Vicor FPA™ architecture, ZVS and ZCS control system, high-frequency SAC™ current multiplier topology and SM-ChiP™ packaging technology provide all of the elements for perfecting VPD. It solves the low-noise, clustered power delivery challenge while easing the cooling and thermal management mechanical design with high efficiency and a thermally-adept power module package.
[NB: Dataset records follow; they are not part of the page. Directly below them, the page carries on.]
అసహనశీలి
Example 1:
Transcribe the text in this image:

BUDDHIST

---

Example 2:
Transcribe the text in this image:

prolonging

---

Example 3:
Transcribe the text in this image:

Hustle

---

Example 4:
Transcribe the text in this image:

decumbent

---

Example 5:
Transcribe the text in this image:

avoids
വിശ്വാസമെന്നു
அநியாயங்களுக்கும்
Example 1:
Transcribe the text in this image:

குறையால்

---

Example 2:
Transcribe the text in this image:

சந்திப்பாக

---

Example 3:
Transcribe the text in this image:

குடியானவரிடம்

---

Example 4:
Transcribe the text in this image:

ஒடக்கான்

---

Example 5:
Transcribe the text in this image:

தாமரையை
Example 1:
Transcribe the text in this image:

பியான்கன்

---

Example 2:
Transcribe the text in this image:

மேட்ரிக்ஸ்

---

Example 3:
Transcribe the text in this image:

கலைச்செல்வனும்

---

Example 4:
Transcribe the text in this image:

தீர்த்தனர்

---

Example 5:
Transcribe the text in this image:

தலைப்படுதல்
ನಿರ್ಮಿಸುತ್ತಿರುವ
The VPD solution is a true enabler for higher-performance AI systems by allowing high-speed massive data analytics via the cluster to perfect training models and advance machine learning to significantly higher levels.
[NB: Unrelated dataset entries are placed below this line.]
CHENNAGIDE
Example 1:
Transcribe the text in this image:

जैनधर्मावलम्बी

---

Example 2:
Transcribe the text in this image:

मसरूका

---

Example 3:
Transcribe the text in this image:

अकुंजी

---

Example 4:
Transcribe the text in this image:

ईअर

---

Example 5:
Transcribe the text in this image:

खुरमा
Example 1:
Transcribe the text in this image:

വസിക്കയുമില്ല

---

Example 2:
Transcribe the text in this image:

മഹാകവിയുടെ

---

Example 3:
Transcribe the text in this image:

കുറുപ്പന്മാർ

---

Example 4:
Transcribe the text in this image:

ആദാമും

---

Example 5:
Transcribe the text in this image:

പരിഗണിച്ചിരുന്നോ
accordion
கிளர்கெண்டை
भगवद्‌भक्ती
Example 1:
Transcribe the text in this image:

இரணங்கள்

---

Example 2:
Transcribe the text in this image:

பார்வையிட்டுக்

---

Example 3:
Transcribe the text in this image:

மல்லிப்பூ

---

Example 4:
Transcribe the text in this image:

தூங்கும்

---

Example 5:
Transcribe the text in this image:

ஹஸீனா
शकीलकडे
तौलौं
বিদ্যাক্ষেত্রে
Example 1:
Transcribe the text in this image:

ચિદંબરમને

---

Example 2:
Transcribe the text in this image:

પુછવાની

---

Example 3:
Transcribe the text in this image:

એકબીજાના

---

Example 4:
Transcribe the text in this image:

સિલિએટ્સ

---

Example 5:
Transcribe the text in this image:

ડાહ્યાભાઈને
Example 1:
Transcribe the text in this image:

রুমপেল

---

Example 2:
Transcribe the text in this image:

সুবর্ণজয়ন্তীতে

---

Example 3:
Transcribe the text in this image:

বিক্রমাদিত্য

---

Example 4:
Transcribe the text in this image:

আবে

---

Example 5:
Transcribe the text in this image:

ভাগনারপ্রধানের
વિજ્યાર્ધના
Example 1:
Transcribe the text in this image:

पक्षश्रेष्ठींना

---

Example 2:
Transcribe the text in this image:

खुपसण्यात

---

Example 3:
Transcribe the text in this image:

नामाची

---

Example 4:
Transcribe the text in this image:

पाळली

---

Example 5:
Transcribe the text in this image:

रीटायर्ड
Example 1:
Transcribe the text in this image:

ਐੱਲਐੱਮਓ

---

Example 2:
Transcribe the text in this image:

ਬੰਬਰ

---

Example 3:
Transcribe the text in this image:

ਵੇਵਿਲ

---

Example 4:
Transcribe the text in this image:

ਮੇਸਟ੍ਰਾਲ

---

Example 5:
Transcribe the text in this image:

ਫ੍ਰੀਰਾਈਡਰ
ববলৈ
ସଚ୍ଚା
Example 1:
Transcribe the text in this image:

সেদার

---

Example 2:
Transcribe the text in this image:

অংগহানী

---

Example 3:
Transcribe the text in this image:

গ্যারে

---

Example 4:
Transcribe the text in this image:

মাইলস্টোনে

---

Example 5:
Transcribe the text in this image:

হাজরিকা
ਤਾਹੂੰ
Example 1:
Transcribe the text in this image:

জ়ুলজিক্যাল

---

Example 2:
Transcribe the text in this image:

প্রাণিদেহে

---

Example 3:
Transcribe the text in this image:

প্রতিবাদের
A better way for high performance computing power

AI and machine learning are in their infancy of growth.  This train will only pick up speed as the years go by.  This acceleration is going to require faster processing for more complex solutions.  AI ASIC processor based supercomputers will demand more power than conventional methods can possibly deliver.  A new, innovative approach to power delivery is the only way the promise of AI can come to fruition.  It will require power system architectures, topologies, control systems and packaging working in concert to deliver ever-increasing high currents.  Vertical Power Delivery, leveraging current multiplication, is the solution of choice.  It is a proven approach that meets the demands to high performance computing today and can easily scale to to keep pace with future needs.  It is compact, efficent and can reduce PDN losses by up to 50%.